James Tyrrell (May 5, 1642 – June 17, 1718) was an English author, Whig political philosopher, and historian.
James Tyrrell was born in London, the eldest son of Sir Timothy Tyrrell and Elizabeth Tyrrell (née Ussher), the only daughter of Archbishop James Ussher. His younger sister Eleanor married the deist Charles Blount. He lived in Oakley, Buckinghamshire. He was married to Mary Hutchinson (1645-1687), daughter of Sir Michael Hutchinson of Flatbury, Worcestershire. They had at least three children, including James Tyrrell and Mary and another son.
Educated at The Queens College, Oxford (MA, 1663), he became a barrister in 1666 and a justice of the peace in Buckinghamshire. He was deprived of this office by James II for failing to support the Declaration of Indulgence. At the time of the Peace of Rijswijk (1697), he was persuaded back into public service by Thomas Herbert, 8th Earl of Pembroke (Lord Pembroke) to become Commissioner of the Privy Seal.
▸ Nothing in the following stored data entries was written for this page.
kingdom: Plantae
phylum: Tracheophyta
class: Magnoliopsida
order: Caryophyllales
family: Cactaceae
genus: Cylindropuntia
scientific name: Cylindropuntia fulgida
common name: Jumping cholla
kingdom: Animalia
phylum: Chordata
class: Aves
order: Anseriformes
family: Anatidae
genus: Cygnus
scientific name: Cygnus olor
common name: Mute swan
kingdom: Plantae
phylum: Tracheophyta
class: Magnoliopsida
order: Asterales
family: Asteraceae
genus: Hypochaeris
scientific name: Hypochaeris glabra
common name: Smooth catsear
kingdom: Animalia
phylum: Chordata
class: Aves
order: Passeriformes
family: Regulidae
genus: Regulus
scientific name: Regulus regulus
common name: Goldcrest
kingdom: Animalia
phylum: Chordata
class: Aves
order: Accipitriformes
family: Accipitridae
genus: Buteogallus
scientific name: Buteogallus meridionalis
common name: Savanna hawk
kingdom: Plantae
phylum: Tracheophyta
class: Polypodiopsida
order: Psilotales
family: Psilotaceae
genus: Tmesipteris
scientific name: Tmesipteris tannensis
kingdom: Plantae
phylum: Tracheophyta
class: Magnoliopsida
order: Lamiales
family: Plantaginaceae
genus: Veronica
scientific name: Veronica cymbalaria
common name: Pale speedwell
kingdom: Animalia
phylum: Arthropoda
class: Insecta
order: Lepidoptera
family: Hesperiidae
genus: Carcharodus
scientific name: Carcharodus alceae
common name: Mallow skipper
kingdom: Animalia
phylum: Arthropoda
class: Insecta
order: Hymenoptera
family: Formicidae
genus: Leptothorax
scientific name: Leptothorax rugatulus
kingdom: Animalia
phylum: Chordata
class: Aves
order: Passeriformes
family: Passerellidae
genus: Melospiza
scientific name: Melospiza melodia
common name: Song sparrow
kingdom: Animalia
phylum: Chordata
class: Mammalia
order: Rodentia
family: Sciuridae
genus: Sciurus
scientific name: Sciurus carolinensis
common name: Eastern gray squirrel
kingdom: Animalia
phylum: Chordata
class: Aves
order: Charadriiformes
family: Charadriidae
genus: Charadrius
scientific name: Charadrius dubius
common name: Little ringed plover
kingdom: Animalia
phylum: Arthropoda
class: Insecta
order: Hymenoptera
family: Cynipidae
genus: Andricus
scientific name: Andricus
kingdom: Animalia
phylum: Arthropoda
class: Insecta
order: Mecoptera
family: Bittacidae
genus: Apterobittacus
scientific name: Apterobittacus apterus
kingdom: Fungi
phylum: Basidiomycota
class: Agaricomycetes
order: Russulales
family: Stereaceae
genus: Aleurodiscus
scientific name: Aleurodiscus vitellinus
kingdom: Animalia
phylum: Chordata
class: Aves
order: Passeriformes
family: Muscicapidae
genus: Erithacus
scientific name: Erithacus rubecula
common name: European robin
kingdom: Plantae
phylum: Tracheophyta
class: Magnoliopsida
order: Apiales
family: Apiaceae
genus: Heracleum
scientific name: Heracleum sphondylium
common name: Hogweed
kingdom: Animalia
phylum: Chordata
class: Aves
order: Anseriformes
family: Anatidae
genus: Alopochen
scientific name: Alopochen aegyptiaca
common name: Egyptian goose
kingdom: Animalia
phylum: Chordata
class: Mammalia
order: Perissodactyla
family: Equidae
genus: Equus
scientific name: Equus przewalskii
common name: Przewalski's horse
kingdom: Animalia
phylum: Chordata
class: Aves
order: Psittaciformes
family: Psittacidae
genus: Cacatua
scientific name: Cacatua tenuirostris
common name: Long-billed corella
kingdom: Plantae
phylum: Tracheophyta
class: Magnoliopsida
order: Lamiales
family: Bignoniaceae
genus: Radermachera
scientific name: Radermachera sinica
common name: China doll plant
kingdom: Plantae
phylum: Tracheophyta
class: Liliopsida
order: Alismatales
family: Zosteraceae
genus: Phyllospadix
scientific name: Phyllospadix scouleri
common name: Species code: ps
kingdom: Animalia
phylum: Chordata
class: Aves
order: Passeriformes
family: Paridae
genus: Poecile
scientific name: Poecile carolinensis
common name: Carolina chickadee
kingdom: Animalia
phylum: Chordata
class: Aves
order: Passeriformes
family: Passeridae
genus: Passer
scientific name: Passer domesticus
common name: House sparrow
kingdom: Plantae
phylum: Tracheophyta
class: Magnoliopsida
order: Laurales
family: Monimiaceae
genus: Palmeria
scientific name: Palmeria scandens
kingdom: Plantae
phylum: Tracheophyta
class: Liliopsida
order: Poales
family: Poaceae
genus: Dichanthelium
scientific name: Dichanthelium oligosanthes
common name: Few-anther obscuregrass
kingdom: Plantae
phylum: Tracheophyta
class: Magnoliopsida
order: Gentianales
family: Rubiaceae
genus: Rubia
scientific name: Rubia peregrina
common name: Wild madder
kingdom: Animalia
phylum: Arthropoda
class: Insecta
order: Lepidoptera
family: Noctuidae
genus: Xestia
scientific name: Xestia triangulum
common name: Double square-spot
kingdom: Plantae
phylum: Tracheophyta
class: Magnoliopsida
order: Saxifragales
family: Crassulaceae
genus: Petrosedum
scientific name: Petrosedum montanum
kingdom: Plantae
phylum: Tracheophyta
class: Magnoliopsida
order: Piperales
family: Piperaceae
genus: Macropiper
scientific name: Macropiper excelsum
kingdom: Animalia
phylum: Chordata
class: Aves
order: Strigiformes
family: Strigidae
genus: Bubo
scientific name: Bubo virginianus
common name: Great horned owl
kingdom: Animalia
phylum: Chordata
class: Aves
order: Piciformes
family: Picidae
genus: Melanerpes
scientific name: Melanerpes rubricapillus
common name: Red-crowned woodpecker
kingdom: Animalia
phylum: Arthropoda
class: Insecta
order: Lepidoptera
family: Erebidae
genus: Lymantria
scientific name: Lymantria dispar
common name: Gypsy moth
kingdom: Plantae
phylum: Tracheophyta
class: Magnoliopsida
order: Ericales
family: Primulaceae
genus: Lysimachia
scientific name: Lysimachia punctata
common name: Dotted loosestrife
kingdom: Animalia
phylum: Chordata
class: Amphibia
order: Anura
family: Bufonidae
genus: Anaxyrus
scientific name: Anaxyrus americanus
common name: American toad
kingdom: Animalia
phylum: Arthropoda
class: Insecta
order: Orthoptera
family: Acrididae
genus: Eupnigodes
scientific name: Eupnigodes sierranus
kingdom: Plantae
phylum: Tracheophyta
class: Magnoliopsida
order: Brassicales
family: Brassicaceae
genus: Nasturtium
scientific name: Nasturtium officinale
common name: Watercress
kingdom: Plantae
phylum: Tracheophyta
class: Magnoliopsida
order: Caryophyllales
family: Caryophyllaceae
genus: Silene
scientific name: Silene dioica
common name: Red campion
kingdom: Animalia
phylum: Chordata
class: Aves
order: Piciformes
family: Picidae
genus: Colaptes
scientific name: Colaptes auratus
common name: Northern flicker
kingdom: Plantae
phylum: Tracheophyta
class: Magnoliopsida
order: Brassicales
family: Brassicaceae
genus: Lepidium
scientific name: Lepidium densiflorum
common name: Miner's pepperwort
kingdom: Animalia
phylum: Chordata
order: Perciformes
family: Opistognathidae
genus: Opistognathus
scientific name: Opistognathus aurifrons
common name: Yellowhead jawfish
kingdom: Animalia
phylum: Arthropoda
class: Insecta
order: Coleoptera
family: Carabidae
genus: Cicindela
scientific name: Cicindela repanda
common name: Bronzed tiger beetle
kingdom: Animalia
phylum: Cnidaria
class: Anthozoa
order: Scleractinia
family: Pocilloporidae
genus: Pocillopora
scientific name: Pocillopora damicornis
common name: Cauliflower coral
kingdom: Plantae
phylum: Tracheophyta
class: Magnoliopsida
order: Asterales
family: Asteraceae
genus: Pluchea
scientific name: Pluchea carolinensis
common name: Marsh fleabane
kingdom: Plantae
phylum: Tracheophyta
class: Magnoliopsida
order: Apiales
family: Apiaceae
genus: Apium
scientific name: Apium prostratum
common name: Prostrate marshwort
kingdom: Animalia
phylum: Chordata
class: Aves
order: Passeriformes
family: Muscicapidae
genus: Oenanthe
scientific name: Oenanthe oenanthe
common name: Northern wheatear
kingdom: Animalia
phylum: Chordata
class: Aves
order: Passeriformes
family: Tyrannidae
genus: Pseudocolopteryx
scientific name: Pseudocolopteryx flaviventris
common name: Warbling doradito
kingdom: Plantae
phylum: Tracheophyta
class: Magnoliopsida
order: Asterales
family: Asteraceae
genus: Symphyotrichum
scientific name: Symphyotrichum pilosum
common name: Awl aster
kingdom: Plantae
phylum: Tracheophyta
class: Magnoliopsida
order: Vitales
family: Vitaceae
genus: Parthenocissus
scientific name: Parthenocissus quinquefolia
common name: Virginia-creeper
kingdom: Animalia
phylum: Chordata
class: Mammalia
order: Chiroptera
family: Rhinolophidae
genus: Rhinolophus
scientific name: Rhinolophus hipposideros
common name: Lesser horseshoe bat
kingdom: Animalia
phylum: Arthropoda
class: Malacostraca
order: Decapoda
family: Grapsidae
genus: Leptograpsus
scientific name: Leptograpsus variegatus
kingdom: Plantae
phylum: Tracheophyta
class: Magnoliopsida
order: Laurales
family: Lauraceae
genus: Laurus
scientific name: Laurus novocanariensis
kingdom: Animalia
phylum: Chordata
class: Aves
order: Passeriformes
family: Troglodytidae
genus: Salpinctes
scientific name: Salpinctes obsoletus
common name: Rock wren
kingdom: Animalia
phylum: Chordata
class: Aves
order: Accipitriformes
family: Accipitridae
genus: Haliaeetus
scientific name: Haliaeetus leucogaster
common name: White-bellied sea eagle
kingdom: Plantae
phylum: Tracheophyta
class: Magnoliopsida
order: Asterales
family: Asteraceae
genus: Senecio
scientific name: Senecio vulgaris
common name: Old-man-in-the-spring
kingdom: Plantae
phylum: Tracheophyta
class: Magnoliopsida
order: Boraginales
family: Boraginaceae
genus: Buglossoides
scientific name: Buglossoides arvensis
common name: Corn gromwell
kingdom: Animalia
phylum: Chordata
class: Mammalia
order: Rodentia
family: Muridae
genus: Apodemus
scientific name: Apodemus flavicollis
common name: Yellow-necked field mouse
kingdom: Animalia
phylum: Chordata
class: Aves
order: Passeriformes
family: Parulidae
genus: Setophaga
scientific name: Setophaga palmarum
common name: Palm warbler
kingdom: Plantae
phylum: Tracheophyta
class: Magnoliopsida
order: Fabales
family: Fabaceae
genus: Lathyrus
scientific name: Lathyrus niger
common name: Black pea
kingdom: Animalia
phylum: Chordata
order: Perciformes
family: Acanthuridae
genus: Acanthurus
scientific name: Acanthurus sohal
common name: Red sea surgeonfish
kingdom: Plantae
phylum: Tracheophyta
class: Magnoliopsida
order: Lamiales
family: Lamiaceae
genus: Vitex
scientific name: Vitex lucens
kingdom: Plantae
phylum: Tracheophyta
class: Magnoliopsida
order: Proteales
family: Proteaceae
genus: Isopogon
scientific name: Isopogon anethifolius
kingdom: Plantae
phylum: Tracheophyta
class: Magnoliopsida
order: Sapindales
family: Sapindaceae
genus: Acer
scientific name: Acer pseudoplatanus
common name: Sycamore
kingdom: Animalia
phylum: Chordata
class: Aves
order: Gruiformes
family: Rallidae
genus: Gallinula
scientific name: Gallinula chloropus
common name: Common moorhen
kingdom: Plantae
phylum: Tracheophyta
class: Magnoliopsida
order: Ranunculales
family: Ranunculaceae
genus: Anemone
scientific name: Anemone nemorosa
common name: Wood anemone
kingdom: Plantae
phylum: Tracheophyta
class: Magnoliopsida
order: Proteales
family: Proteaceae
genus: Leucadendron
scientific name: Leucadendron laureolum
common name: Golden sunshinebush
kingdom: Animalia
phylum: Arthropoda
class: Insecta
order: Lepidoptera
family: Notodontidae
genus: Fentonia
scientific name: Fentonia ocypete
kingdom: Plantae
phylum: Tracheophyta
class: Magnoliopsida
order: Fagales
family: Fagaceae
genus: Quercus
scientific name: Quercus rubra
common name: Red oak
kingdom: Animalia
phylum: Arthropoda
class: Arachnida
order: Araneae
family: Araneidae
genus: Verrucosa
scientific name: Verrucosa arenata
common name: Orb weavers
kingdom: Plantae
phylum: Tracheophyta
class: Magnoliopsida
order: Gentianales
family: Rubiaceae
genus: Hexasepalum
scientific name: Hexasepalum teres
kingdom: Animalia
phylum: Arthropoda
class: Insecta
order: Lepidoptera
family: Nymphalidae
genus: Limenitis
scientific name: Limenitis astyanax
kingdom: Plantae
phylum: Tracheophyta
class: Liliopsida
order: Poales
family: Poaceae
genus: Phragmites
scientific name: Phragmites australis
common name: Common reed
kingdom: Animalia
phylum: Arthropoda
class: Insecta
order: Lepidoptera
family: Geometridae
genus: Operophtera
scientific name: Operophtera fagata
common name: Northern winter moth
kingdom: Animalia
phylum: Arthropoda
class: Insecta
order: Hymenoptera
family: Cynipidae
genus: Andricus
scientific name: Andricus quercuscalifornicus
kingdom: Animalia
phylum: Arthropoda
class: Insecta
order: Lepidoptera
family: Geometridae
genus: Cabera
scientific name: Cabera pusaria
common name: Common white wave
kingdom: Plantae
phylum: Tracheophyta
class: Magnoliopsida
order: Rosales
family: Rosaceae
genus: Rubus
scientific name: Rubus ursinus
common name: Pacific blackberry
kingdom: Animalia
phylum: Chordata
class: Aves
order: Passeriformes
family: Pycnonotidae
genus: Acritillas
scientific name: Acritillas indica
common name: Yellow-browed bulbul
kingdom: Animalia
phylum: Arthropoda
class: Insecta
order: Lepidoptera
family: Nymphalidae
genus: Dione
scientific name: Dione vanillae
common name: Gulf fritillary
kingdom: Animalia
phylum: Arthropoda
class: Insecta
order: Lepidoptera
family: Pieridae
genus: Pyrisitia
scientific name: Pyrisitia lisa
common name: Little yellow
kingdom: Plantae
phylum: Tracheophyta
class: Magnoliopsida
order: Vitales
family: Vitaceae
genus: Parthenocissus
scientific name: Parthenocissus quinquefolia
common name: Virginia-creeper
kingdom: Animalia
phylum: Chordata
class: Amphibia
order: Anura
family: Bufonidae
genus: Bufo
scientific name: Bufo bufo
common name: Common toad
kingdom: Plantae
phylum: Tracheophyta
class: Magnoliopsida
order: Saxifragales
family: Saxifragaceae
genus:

Tyrrell was a friend and supporter of John Locke, who stayed for a time at Tyrrell's home, at a time when he was apparently working on his Two Treatises on Government. His thinking appears to have been influential in the development of Locke's thinking, and for a time his writings were more influential than Locke's in the emergence of Whig thinking and policies.